Render everything from the line containing "scientific name: Cytisus scoparius" down to the end of the records below as a numbered list, skipping any blank lines.

------ SUPPLIED RECORDS

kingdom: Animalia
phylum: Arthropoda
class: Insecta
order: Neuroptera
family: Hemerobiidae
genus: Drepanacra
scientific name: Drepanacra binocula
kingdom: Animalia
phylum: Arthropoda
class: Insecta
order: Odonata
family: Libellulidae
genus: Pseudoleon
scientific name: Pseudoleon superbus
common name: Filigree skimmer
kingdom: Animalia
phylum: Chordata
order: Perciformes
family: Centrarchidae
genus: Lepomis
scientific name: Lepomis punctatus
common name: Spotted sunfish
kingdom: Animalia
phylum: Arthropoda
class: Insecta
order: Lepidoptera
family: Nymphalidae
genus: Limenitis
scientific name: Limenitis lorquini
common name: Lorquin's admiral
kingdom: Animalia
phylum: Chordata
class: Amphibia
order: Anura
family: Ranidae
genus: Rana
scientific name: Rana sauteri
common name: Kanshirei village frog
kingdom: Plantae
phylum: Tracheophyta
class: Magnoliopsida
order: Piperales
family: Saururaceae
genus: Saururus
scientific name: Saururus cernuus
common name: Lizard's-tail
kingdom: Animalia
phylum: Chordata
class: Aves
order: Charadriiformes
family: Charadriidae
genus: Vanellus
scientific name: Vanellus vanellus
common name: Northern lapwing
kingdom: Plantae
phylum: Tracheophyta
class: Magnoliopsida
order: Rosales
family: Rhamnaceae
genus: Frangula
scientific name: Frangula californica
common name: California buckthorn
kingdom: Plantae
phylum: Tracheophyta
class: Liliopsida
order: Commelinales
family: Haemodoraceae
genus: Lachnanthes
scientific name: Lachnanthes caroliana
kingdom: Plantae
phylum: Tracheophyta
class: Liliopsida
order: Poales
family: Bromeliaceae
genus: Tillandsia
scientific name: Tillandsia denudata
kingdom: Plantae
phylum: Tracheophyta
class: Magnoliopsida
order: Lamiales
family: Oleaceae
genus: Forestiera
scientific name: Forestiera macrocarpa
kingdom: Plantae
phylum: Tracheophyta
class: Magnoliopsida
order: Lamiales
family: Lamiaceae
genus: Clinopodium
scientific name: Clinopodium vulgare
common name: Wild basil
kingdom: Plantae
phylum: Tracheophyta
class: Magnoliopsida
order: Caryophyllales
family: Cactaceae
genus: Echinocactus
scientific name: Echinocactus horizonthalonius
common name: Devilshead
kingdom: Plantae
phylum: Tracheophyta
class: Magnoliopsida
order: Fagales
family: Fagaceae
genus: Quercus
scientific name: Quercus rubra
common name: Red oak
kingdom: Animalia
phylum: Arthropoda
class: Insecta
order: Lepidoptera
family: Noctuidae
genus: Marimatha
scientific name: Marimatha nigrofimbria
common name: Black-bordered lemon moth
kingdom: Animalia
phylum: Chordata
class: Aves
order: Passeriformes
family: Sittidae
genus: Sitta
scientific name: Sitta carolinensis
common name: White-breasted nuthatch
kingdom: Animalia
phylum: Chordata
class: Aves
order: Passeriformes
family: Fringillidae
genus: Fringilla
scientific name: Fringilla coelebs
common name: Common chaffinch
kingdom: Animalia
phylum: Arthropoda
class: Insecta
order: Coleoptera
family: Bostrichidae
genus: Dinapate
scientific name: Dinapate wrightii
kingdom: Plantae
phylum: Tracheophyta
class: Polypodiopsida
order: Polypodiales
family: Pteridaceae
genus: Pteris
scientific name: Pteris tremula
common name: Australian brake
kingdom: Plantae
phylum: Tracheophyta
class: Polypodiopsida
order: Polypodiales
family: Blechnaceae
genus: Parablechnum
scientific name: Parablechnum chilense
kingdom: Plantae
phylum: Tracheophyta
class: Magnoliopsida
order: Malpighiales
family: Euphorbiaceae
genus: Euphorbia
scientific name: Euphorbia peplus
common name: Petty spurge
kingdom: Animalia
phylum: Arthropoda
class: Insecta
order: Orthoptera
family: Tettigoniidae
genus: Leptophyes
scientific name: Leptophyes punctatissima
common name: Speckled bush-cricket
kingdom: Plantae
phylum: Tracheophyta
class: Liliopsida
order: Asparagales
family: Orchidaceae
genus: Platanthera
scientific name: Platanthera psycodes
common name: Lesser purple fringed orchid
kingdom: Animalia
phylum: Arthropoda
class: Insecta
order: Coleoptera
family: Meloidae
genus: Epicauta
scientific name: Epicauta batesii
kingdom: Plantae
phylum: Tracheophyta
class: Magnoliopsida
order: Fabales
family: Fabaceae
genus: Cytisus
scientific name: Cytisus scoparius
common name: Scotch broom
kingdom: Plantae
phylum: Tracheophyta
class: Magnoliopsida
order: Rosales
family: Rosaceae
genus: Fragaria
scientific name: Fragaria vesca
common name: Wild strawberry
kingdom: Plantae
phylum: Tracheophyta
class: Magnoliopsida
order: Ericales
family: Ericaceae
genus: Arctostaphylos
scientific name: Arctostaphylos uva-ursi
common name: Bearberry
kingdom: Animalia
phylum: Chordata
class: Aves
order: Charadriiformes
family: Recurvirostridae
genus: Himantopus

------------

WORKED SOLUTION:
1. scientific name: Cytisus scoparius
2. common name: Scotch broom
3. kingdom: Plantae
4. phylum: Tracheophyta
5. class: Magnoliopsida
6. order: Rosales
7. family: Rosaceae
8. genus: Fragaria
9. scientific name: Fragaria vesca
10. common name: Wild strawberry
11. kingdom: Plantae
12. phylum: Tracheophyta
13. class: Magnoliopsida
14. order: Ericales
15. family: Ericaceae
16. genus: Arctostaphylos
17. scientific name: Arctostaphylos uva-ursi
18. common name: Bearberry
19. kingdom: Animalia
20. phylum: Chordata
21. class: Aves
22. order: Charadriiformes
23. family: Recurvirostridae
24. genus: Himantopus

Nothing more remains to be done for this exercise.